# Tivo upgrade with a hybrid ssd/HD drive?



## eboydog (Mar 24, 2006)

With a few talking about using SSD drives in a Tivo, I got curious and started looking around and found the better idea might be the combo ssd HD drives. The Seagate model uses adaptive technology that caches the common used read only data on the ssd area while the rest exists on the standard HD area. The the drive it's self appears as a single drive and the adaptive algorithm is built-in to the drive which is transparent to the user/device.

Only thing I can see is faster reboot of your Tivo and possible better menu reaction, the other issue is that the drive in a standard PC requires several reboots to properly cache the common used data on the solid state area so it might require you to reboot your Tivo a few times after the drive is installed.

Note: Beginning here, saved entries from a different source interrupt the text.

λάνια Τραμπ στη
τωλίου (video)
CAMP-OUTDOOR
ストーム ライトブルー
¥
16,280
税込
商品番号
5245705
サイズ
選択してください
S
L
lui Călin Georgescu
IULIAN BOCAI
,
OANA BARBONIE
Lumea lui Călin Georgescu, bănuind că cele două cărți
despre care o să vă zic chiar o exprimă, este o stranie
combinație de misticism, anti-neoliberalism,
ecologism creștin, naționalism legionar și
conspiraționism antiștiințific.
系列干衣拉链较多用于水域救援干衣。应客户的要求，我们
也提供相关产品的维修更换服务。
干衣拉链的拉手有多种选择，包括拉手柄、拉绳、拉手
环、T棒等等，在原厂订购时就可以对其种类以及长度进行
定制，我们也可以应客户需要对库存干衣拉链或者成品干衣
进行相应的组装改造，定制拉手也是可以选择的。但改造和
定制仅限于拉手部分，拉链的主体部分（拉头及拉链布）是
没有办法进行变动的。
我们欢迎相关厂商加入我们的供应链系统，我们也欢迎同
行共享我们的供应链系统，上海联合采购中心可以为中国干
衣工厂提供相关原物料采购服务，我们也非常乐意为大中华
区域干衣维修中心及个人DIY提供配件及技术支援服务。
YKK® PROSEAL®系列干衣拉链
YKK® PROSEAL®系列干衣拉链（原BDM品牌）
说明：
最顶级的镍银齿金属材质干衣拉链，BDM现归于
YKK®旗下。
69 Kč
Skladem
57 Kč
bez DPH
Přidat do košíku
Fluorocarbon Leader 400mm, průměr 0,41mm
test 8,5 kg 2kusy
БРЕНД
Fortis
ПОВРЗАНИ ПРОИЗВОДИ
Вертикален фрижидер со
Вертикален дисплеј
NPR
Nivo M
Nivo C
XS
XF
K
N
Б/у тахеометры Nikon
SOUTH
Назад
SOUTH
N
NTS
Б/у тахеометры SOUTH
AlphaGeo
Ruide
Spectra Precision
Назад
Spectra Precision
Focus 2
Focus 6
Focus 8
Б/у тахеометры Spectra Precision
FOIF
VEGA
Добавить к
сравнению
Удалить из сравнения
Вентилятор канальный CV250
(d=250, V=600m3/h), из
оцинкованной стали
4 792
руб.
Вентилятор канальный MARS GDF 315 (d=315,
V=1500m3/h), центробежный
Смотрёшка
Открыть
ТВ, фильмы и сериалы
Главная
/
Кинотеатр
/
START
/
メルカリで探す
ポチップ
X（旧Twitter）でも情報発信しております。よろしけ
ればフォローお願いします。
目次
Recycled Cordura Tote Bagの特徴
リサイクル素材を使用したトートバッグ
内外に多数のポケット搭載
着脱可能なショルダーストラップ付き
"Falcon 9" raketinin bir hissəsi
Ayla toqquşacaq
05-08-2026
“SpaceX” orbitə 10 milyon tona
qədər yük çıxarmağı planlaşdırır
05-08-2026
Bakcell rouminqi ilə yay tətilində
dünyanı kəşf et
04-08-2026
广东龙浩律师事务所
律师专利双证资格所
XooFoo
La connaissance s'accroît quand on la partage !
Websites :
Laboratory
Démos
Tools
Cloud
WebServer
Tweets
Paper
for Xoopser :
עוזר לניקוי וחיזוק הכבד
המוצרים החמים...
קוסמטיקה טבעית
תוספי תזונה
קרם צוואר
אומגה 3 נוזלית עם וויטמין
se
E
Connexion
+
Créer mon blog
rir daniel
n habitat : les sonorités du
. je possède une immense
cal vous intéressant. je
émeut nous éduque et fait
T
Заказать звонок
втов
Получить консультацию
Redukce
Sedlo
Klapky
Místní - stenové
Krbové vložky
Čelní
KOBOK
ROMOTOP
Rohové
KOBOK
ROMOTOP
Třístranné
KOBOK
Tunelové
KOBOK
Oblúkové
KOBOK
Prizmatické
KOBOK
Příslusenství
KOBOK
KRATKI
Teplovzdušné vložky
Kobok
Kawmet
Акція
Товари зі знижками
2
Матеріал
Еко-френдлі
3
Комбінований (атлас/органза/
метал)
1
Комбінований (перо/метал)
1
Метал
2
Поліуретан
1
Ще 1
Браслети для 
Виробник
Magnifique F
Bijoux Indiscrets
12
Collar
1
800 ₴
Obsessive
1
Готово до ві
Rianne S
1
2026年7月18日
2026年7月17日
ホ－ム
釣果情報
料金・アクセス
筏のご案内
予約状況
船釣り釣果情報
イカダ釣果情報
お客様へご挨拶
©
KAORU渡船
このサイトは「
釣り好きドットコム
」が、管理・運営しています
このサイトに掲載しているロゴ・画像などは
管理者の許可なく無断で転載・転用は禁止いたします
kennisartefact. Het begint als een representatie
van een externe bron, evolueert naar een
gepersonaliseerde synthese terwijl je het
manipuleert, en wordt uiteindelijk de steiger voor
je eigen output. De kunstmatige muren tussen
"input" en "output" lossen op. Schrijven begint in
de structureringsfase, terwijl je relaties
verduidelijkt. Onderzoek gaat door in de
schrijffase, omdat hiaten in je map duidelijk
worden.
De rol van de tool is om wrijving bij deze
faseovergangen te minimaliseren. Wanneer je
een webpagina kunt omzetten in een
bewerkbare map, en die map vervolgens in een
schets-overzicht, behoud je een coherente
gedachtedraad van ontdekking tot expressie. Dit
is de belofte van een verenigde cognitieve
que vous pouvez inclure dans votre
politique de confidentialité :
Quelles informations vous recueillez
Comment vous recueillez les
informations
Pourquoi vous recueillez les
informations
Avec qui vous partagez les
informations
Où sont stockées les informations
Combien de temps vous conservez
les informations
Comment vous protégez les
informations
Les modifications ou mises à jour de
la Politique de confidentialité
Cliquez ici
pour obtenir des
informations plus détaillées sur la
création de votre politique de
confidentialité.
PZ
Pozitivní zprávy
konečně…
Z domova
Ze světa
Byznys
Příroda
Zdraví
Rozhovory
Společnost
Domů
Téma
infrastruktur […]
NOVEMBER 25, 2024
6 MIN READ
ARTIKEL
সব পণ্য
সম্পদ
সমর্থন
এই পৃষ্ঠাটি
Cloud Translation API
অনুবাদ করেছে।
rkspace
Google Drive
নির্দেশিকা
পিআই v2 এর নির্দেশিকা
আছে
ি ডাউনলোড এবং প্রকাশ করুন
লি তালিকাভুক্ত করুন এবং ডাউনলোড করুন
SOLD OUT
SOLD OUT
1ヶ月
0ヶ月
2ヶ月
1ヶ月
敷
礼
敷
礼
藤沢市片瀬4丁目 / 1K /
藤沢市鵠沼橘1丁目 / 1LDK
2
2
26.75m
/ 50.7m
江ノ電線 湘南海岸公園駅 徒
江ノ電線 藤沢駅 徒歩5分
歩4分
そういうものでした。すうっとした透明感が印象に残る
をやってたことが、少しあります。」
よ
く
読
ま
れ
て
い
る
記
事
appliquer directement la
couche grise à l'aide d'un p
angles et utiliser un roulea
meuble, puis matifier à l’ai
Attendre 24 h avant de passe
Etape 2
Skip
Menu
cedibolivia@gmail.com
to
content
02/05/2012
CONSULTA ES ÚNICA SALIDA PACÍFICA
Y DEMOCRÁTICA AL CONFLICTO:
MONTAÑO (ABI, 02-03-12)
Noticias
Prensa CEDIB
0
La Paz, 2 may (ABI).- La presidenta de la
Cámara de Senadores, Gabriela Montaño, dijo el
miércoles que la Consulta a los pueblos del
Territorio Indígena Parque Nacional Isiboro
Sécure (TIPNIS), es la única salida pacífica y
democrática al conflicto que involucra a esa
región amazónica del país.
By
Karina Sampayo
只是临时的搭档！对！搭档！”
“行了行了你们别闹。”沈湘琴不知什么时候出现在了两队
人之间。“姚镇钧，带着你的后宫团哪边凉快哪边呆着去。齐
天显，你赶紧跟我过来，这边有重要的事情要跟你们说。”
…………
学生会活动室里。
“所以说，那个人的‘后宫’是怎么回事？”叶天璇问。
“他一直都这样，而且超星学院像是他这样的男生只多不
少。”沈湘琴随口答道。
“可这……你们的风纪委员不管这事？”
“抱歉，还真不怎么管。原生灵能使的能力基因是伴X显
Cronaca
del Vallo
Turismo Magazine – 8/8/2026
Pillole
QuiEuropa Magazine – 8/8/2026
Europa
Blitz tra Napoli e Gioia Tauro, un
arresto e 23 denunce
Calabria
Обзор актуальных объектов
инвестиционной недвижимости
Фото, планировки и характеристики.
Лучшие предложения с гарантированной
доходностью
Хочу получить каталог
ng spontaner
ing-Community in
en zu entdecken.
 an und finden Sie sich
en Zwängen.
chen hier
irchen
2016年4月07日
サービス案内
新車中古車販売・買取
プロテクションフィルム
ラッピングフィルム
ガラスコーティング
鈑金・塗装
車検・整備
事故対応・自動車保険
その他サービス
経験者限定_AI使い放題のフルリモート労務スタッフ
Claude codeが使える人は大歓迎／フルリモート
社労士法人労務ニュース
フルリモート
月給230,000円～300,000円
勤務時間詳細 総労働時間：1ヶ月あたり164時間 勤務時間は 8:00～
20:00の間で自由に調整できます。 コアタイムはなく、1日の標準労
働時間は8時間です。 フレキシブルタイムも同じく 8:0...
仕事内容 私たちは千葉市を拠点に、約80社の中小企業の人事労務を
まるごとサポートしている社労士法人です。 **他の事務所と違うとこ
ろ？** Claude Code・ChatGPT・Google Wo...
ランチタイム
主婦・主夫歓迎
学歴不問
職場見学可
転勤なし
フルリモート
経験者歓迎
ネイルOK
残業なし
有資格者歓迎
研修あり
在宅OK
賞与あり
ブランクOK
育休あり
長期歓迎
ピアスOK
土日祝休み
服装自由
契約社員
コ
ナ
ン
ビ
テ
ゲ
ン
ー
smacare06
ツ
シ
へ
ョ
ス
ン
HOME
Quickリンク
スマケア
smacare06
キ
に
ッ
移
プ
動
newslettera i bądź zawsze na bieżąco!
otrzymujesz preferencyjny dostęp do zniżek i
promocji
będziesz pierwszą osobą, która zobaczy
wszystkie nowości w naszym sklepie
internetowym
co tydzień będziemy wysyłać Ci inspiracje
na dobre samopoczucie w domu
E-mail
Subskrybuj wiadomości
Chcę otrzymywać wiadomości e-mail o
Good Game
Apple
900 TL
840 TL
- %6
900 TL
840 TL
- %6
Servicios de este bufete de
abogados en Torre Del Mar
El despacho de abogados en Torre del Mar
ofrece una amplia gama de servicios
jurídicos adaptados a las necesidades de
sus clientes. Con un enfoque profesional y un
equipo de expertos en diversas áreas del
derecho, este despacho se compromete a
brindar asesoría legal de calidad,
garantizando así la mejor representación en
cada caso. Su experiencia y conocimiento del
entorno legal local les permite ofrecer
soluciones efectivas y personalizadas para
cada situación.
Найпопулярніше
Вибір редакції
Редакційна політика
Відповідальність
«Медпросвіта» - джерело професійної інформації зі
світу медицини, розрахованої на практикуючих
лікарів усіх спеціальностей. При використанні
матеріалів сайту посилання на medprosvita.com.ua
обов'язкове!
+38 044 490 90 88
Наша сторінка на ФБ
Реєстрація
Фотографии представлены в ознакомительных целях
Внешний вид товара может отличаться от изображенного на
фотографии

This might enhance the older TiVo's, anyone want to test this?

2tb drive on Amazon ($119):
http://www.amazon.com/Seagate-Desktop-Solid-Hybrid-ST2000DX001/dp/B00EIQTKAS/ref=pd_cp_pc_2

Seagate website:
http://www.seagate.com/internal-har...-_-hybrid-_-g-_-us-_-seagate hybrid drive-_-e


----------



## lessd (Jan 23, 2005)

eboydog said:


> With a few talking about using SSD drives in a Tivo, I got curious and started looking around and found the better idea might be the combo ssd HD drives. The Seagate model uses adaptive technology that caches the common used read only data on the ssd area while the rest exists on the standard HD area. The the drive it's self appears as a single drive and the adaptive algorithm is built-in to the drive which is transparent to the user/device.
> 
> Only thing I can see is faster reboot of your Tivo and possible better menu reaction, the other issue is that the drive in a standard PC requires several reboots to properly cache the common used data on the solid state area so it might require you to reboot your Tivo a few times after the drive is installed.
> 
> ...


Someone did put a full SSD drive in their TiVo, made no difference in boot time, and not much difference in the UI, hardware limitation I would guess.


----------